Giulia prende il sole in un fotogramma del film.

Un altro tratto distintivo della produzione di questa pellicola è il laconismo della forma: immagini in bianco e nero, un modo calmo di narrare, con un pizzico di tristezza e malinconia, una struttura semplice e priva di interventi sul tempo e sullo spazio delle immagini. Il film potrebbe facilmente trasformarsi in una farsa o in una commedia nera, ma, con la performance intensa e le convincenti reazioni psicologiche di Lou Castel, Bellocchio come per magia trasforma la struttura narrativa in qualcosa di realistico, in uno spettacolo acuto e sincero che cattura l’attenzione dello spettatore dall’inizio alla fine.

L’uscita del film fu piuttosto controversa. Il regista fu accusato di gettare fango sulla fede cattolica e sull’istituzione della famiglia; la pellicola fu rifiutata dal Festival del Cinema di Venezia e criticata da Bunuel e Antonioni, che il regista ammirava molto. Tuttavia, I pugni in tasca fu premiato al Locarno Film Festival, dove fu apprezzato dai critici della generazione più giovane per i suoi metodi e le sue idee innovative. Bernardo Bertolucci, che iniziava la sua carriera nello stesso periodo di Bellocchio, descrisse il film come “incredibilmente forte e potente e molto, molto atroce”. Pasolini, che era stato per entrambi i registi una grande influenza, affermò che Bellocchio “rappresenta un’alternativa culturale ai dieci anni che ci hanno preceduti” e paragonò il suo linguaggio cinematografico a una prosa con elementi di poesia.

Giulia e Alessandro in un fotogramma del film.

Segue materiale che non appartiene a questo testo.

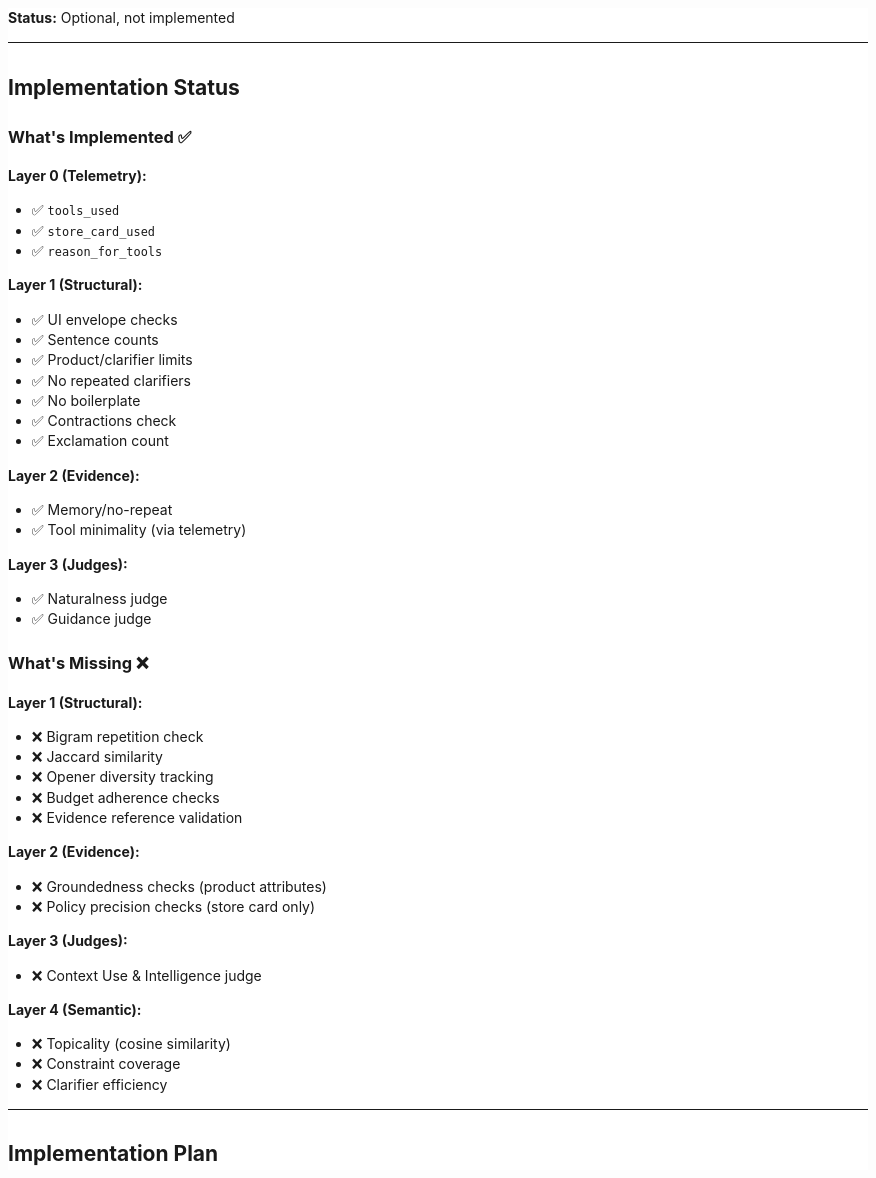 **Status:** Optional, not implemented

---

## Implementation Status

### What's Implemented ✅

**Layer 0 (Telemetry):**
- ✅ `tools_used`
- ✅ `store_card_used`
- ✅ `reason_for_tools`

**Layer 1 (Structural):**
- ✅ UI envelope checks
- ✅ Sentence counts
- ✅ Product/clarifier limits
- ✅ No repeated clarifiers
- ✅ No boilerplate
- ✅ Contractions check
- ✅ Exclamation count

**Layer 2 (Evidence):**
- ✅ Memory/no-repeat
- ✅ Tool minimality (via telemetry)

**Layer 3 (Judges):**
- ✅ Naturalness judge
- ✅ Guidance judge

### What's Missing ❌

**Layer 1 (Structural):**
- ❌ Bigram repetition check
- ❌ Jaccard similarity
- ❌ Opener diversity tracking
- ❌ Budget adherence checks
- ❌ Evidence reference validation

**Layer 2 (Evidence):**
- ❌ Groundedness checks (product attributes)
- ❌ Policy precision checks (store card only)

**Layer 3 (Judges):**
- ❌ Context Use & Intelligence judge

**Layer 4 (Semantic):**
- ❌ Topicality (cosine similarity)
- ❌ Constraint coverage
- ❌ Clarifier efficiency

---

## Implementation Plan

I pugni in tasca è pieno di ironia, malattie del corpo e della mente, tensione sessuale, attacchi epilettici e forte rabbia interiore. Alessandro è al centro di tutto questo. Il suo comportamento può essere paragonato a quello di un animale in gabbia ed è dovuto non solo dalla sua quasi intangibile alienazione dal mondo circostante, ma anche da una folle disperazione di trascendere la sua famiglia e il provincialismo a cui è costretto. Mentre suo fratello maggiore Augusto incarna il sogno di una vita indipendente, libera da valori antiquati, Alessandro ha l’impulso nichilistico di distruggere l’etica tradizionale. Il primo è un sognatore, mentre il secondo è un professionista disposto a qualsiasi cosa per realizzare il suo sogno, pienamente consapevole del fatto che lui stesso come rivoluzionario non ha futuro. Per liberare suo fratello dal peso della loro famiglia, egli arriva a compiere atti estremi. Bellocchio gira queste scene nella maniera più generale e distaccata che conosce, cercando di privarle di specificità e di elementi scioccanti, allo scopo di rappresentare solo una metafora della ribellione.

Girato solo un paio d’anni prima dell’esplosione dei disordini civili e studenteschi del maggio 1968, I pugni in tasca può essere considerato profetico in quanto prefazione a quegli eventi. Non solo mette in discussione il concetto di “norma” per come è comunemente accettato, ma mostra anche che le aspirazioni di ribellione nascoste dagli altri non possono che avere un’influenza negativa sullo stato emotivo di un giovane. Da qui, il passo è breve per la brillante congettura del regista sulla profonda connessione fra il desiderio per la scomposizione rapida e priva di compromessi della vita quotidiana e la progressione di una malattia mentale. In questo, Bellocchio vide e previde il dramma di un’intera generazione, che ancora oggi può offrirci intuizioni e riflessioni interessanti.

Immagine di copertina: Un fotogramma del film I pugni in tasca.